To do this, the federal government can consider providing planning grants to states or localities to develop unified plans with community goals and concrete performance outcomes that help guide and prioritize federal and state spending.

It can evaluate the impact of fraud prevention and increased accountability rules to make sure they don’t hamper state and local achievement of their goals and outcomes.

In short, we should encourage quality results as we help facilitate speedy and responsible spending.

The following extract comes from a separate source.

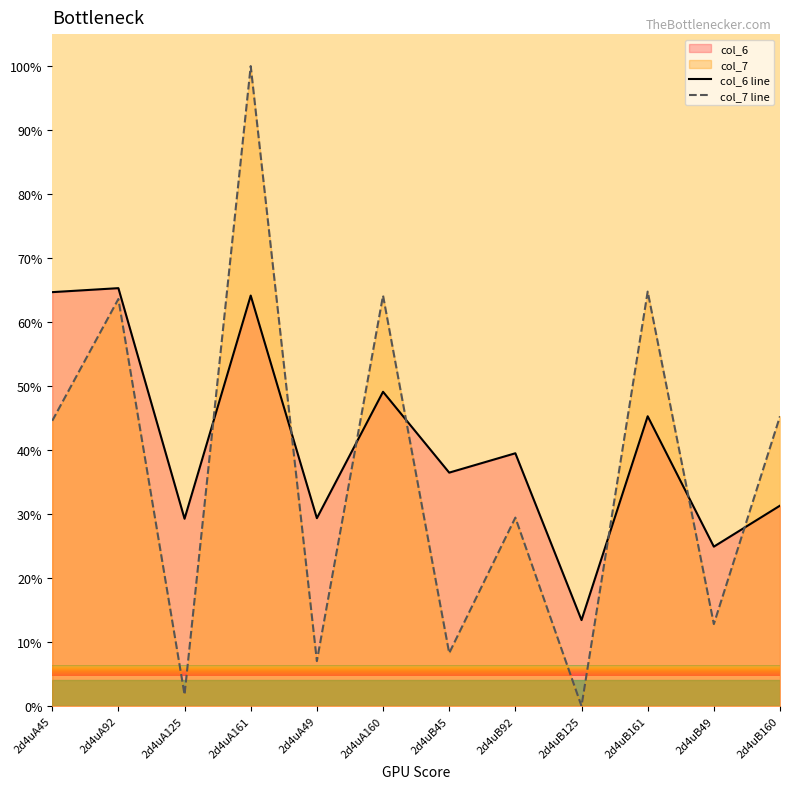

Is the value of col_6 line at 2d4uB125 greater than the value of col_7 line at 2d4uA160?

No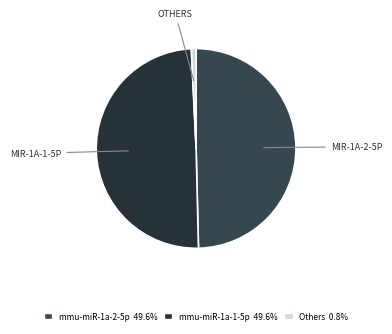

How many segments does this pie chart have?

3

Finally, the federal government needs to provide better data and transparency to help federal, state and local leaders track recovery progress against key goals and outcomes. To hold each level of government accountable for outcomes assumes that we can quantify and keep track of those outcomes.

Not really.

Since the fall of 2005, the Brookings Institution Metropolitan Policy Program has been tracking over 40 recovery trends in New Orleans and Louisiana through its New Orleans Index.

Despite all of our data, we do not know the following:

If a goal is ensure that New Orleans remains a diverse city, home to many original residents, we don’t know how many residents today are returnees and how many are newcomers and their characteristics. We don’t even have the status and location of all the city’s former federally-assisted housing residents.

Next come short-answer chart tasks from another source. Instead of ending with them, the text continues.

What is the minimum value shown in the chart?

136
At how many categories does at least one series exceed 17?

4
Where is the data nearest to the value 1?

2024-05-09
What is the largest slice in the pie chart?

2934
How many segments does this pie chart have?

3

If we know the income, race, or employment characteristics of the population in the city, it is two years old, completed dated in the real-time decisionmaking of recovery.

If a goal is to help save the small mom and pop stores that are at the heart of many tourist communities and others in the Gulf Coast, there is no good data on the health of small businesses (opening, closures, etc.)

Even if a goal is to help accelerate the spend-down of existing funds, we don’t have the status of federal spending by state, parish or county, in the aggregate or by funding type, beyond the FEMA public assistance dollars and temporary housing assistance. And, as you know, we all get lots of questions about the status of the funding and where it is going.

For future mega-disasters, the federal government should consider:

  • Mandating the reporting of all federal short- and long-term recovery spending across the agencies at the project and geographic level
  • Setting aside appropriations and staffing for the Census Bureau to conduct special population or housing estimate counts for disaster-impacted areas
  • Creating a federal one-stop shop of all population, labor, economic, and housing statistics for disaster-impacted areas for easy access for reporters, researchers, and decision-makers so we can better track progress and outcomes.

In short, I believe that the three years since Hurricane Katrina has taught us the importance of a strong and sustained federal-state-local partnership in post-disaster recovery.

Thank you. I very much appreciate the opportunity to appear before you, and would be pleased to answer any questions you might have.